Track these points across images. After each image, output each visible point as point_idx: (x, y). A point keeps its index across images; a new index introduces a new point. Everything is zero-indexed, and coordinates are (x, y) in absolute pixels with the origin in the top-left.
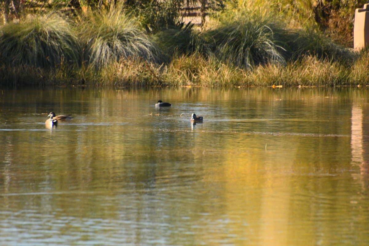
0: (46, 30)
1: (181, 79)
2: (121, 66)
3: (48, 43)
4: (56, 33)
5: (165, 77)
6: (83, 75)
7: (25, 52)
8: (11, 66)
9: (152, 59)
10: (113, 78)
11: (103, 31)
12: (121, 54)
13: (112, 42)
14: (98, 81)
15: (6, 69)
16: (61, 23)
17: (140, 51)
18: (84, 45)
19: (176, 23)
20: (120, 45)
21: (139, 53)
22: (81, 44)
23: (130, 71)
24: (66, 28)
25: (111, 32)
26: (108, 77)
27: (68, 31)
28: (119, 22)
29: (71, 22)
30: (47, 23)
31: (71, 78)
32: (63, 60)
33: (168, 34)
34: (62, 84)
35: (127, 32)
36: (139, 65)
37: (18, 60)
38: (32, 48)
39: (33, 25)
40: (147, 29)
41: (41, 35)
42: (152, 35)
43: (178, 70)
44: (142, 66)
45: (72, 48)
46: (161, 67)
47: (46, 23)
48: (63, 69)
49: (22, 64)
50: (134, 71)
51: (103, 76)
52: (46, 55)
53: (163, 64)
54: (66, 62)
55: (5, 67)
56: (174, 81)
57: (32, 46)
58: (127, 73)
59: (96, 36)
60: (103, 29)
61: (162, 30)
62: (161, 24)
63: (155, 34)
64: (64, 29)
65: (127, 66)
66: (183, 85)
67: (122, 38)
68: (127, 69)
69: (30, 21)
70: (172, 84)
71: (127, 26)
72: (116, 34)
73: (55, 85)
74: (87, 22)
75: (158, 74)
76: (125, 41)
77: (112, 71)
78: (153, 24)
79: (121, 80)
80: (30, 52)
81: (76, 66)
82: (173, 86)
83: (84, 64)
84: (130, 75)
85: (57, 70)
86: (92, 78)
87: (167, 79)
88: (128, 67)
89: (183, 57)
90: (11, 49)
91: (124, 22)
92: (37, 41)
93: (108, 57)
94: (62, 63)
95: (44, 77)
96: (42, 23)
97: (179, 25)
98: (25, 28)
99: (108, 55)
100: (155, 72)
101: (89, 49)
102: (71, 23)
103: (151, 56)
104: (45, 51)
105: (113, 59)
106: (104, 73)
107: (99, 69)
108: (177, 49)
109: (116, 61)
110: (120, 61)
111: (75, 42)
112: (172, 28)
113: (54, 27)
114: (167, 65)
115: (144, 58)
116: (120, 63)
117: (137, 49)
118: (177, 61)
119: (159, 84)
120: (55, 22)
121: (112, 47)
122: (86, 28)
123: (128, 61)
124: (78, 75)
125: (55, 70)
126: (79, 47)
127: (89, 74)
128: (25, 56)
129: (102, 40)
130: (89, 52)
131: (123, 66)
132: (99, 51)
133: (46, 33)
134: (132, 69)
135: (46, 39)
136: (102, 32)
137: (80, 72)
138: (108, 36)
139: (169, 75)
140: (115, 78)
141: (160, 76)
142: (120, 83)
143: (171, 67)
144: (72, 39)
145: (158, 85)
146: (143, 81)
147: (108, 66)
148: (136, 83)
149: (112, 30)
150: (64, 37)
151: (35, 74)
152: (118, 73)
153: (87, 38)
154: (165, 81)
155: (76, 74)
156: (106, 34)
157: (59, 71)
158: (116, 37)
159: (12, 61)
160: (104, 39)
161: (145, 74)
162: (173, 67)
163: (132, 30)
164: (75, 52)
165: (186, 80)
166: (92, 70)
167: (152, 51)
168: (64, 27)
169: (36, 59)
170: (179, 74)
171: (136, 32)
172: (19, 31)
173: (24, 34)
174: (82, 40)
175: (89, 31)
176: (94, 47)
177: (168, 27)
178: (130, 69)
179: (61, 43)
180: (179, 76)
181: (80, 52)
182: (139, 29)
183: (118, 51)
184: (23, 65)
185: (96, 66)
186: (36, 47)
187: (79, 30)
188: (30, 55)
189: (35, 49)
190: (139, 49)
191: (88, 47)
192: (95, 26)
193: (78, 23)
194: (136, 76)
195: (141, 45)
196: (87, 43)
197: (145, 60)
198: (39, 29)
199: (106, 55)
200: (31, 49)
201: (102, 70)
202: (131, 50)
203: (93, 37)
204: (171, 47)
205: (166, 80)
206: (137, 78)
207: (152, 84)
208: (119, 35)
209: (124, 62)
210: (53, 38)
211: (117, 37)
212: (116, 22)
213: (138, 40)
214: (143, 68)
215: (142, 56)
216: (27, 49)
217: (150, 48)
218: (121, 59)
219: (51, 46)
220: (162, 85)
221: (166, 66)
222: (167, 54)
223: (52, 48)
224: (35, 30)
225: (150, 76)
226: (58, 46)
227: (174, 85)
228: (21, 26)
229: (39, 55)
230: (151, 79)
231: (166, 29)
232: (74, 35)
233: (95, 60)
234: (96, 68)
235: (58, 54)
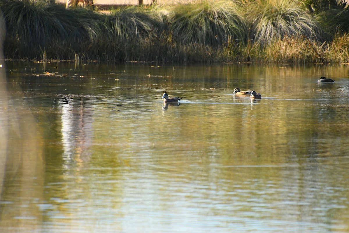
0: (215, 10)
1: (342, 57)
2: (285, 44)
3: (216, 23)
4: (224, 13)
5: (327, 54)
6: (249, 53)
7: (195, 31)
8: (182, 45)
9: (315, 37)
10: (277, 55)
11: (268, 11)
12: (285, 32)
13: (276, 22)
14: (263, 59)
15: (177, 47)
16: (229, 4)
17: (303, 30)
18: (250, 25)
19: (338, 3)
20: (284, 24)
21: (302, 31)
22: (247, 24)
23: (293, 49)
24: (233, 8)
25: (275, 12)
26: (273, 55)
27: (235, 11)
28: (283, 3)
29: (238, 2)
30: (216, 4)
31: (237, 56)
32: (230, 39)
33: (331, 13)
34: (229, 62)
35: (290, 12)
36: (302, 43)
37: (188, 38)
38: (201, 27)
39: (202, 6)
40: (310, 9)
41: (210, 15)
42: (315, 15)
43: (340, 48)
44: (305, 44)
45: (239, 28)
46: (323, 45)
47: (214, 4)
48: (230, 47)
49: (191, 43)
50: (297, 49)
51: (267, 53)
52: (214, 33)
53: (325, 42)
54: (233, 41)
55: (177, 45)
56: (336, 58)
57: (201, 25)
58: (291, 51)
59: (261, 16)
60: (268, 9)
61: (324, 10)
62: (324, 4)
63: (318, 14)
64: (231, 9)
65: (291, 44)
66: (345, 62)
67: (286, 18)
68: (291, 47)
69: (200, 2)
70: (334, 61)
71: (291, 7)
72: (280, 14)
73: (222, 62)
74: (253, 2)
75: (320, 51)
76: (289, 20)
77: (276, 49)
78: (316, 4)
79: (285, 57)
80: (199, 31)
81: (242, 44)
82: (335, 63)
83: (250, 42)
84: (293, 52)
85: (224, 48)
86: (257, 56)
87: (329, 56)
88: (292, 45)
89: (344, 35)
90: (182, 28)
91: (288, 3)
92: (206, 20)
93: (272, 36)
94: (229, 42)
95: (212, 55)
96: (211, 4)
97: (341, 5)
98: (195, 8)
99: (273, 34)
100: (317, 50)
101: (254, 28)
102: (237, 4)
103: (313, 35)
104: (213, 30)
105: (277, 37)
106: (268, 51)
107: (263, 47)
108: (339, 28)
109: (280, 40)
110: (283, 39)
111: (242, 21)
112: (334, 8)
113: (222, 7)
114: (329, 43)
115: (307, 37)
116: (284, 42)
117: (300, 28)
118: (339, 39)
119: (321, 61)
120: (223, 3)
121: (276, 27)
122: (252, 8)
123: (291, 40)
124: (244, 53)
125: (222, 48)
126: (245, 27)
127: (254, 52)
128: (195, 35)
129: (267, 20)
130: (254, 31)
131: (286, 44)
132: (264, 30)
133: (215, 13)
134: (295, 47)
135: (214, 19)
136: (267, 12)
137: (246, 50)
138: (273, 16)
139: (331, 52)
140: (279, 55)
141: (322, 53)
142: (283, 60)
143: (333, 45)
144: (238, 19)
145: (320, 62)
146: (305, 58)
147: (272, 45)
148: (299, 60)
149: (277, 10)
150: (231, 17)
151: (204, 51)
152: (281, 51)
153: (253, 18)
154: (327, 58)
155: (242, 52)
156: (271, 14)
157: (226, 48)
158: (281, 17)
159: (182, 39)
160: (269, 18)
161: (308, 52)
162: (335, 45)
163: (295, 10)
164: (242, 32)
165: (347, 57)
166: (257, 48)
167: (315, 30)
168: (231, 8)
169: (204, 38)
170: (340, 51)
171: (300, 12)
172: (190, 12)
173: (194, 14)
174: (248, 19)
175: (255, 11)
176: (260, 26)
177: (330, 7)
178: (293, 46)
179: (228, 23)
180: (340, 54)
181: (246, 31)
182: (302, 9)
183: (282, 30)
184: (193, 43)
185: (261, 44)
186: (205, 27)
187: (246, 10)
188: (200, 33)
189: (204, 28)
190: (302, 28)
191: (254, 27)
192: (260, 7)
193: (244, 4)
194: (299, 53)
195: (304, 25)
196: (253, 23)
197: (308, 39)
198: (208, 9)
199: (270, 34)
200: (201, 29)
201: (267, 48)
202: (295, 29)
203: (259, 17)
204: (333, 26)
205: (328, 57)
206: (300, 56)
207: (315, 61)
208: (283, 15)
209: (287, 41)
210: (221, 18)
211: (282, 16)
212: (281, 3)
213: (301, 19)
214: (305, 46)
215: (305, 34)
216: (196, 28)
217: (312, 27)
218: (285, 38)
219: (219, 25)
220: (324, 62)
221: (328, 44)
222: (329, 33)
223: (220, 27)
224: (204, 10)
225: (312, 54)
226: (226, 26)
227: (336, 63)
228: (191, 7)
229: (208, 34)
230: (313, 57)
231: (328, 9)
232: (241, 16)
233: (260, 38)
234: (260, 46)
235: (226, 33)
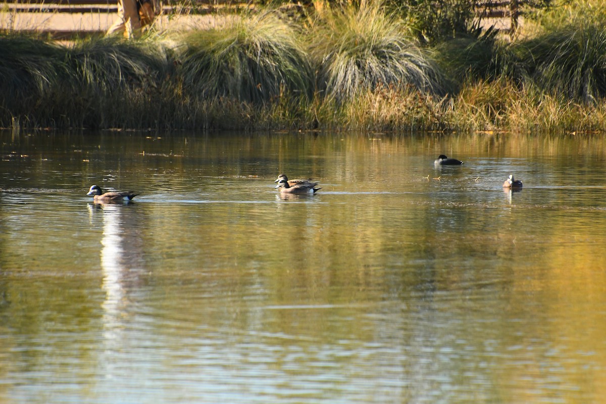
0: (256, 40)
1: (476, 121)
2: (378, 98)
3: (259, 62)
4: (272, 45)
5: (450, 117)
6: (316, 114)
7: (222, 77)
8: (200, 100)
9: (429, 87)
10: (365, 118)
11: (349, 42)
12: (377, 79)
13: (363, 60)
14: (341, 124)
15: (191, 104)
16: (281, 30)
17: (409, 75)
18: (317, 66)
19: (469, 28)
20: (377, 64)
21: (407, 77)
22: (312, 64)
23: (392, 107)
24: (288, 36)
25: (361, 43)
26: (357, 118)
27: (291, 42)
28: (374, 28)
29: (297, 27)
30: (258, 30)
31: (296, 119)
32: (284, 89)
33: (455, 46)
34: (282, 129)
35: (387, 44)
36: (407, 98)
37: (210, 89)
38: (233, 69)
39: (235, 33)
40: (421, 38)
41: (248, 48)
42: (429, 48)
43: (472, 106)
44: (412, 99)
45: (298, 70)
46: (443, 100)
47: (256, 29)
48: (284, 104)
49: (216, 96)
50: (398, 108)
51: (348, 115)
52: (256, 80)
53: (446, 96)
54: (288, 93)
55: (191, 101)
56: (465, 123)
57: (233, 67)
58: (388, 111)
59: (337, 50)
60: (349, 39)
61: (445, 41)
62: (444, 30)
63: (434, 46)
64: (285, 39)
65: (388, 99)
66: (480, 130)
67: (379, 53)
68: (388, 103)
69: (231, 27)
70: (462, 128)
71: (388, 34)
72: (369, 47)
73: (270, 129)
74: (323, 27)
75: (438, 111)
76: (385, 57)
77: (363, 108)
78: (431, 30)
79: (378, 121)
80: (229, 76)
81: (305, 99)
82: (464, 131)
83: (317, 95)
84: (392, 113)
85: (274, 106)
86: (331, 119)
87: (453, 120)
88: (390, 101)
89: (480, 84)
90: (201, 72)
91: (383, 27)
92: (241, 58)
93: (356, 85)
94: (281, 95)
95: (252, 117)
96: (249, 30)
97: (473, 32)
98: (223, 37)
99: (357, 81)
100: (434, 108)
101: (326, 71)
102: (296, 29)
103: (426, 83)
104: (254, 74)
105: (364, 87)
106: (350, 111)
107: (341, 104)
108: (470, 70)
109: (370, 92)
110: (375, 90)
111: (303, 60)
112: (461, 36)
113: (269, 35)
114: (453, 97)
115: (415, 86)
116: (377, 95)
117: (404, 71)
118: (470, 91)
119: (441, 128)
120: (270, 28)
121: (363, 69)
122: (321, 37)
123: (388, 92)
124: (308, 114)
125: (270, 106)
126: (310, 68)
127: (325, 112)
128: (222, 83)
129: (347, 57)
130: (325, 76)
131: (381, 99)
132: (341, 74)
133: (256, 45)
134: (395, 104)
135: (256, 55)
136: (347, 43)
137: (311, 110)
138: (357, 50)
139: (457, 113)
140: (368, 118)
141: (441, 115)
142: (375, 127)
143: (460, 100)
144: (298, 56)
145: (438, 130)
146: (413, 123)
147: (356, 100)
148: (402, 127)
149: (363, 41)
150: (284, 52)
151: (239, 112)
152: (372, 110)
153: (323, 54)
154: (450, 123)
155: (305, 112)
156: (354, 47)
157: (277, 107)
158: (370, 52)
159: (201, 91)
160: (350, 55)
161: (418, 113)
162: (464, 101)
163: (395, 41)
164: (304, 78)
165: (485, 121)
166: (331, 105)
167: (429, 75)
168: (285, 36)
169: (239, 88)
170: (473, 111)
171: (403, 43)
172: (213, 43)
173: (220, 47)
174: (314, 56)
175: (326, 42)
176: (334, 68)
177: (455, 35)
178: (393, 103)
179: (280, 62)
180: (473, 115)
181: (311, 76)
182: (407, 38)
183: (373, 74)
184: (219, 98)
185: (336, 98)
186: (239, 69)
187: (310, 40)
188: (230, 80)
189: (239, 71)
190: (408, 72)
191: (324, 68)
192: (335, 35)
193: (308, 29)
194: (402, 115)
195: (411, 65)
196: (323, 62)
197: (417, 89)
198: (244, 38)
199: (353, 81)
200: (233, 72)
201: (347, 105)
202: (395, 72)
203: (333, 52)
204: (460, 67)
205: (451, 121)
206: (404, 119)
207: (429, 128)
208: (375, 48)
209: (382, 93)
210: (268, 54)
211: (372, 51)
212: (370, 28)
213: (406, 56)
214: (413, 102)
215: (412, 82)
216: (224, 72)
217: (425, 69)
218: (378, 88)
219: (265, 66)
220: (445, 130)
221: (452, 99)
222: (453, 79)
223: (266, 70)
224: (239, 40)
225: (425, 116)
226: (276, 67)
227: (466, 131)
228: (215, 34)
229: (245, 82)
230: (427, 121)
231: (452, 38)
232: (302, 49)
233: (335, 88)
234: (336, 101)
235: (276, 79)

Exercise requirements >> Rewrite the data from its beginning through the line holding "127: (89, 74)", inclusive, with "zero-indexed" replaced by "0-based" and everything else unchanged. Leave the pictures out.

Response to the exercise >>
Track these points across images. After each image, output each visible point as point_idx: (x, y). A point keeps its index across images; a new index introduces a new point. Everything is 0-based, and coordinates are (x, y) in absolute pixels with the origin in the top-left.
0: (46, 30)
1: (181, 79)
2: (121, 66)
3: (48, 43)
4: (56, 33)
5: (165, 77)
6: (83, 75)
7: (25, 52)
8: (11, 66)
9: (152, 59)
10: (113, 78)
11: (103, 31)
12: (121, 54)
13: (112, 42)
14: (98, 81)
15: (6, 69)
16: (61, 23)
17: (140, 51)
18: (84, 45)
19: (176, 23)
20: (120, 45)
21: (139, 53)
22: (81, 44)
23: (130, 71)
24: (66, 28)
25: (111, 32)
26: (108, 77)
27: (68, 31)
28: (119, 22)
29: (71, 22)
30: (47, 23)
31: (71, 78)
32: (63, 60)
33: (168, 34)
34: (62, 84)
35: (127, 32)
36: (139, 65)
37: (18, 60)
38: (32, 48)
39: (33, 25)
40: (147, 29)
41: (41, 35)
42: (152, 35)
43: (178, 70)
44: (142, 66)
45: (72, 48)
46: (161, 67)
47: (46, 23)
48: (63, 69)
49: (22, 64)
50: (134, 71)
51: (103, 76)
52: (46, 55)
53: (163, 64)
54: (66, 62)
55: (5, 67)
56: (174, 81)
57: (32, 46)
58: (127, 73)
59: (96, 36)
60: (103, 29)
61: (162, 30)
62: (161, 24)
63: (155, 34)
64: (64, 29)
65: (127, 66)
66: (183, 85)
67: (122, 38)
68: (127, 69)
69: (30, 21)
70: (172, 84)
71: (127, 26)
72: (116, 34)
73: (55, 85)
74: (87, 22)
75: (158, 74)
76: (125, 41)
77: (112, 71)
78: (153, 24)
79: (121, 80)
80: (30, 52)
81: (76, 66)
82: (173, 86)
83: (84, 64)
84: (130, 75)
85: (57, 70)
86: (92, 78)
87: (167, 79)
88: (128, 67)
89: (183, 57)
90: (11, 49)
91: (124, 22)
92: (37, 41)
93: (108, 57)
94: (62, 63)
95: (44, 77)
96: (42, 23)
97: (179, 25)
98: (25, 28)
99: (108, 55)
100: (155, 72)
101: (89, 49)
102: (71, 23)
103: (151, 56)
104: (45, 51)
105: (113, 59)
106: (104, 73)
107: (99, 69)
108: (177, 49)
109: (116, 61)
110: (120, 61)
111: (75, 42)
112: (172, 28)
113: (54, 27)
114: (167, 65)
115: (144, 58)
116: (120, 63)
117: (137, 49)
118: (177, 61)
119: (159, 84)
120: (55, 22)
121: (112, 47)
122: (86, 28)
123: (128, 61)
124: (78, 75)
125: (55, 70)
126: (79, 47)
127: (89, 74)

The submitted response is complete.